Un concejal del ayuntamiento dijo mi nombre, mis méritos y que iba a recitar una poesía de mi creación que se titulaba: «A mi entrañable abuela Rosa».
Con el paso del tiempo, esa poesía se me perdió como se me han pedido para siempre tantas cosas y tantas personas importantísimas que añoraré siempre. Todo lo que recuerdo de esa poesía que quizás ni siquiera rimase, es lo grande que era el amor mío por mi abuela Rosa y que la quería todo lo que un nieto es capaz de querer a su abuela del alma.

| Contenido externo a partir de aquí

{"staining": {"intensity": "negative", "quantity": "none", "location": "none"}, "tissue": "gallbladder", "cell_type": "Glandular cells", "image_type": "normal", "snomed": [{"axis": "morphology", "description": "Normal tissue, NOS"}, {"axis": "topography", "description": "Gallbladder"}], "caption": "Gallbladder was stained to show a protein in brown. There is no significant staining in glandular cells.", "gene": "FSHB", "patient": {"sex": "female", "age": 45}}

Me trabuqué un par de veces, pero mi temblorosa voz mostró tanta emoción, tanta ternura en las palabras, que mi abuela Rosa lloró, mi madre lloró, lloraron también algunas mujeres más de las que me oyeron, y yo terminé con un sollozo, aturdido por los ruidosos aplausos conque premiaron mi atribulada actuación.
De los poquitos regalos que pude hacerle, ese fue para mi entrañable abuela Rosa el mejor regalo jamás recibido.
Y si querer a los que más te quieren es la mayor y más noble acción que uno puede hacer por ellos, yo siempre lo intenté, y en muchas ocasiones lo conseguí. Y esa valiosísima satisfacción me acompaña siempre.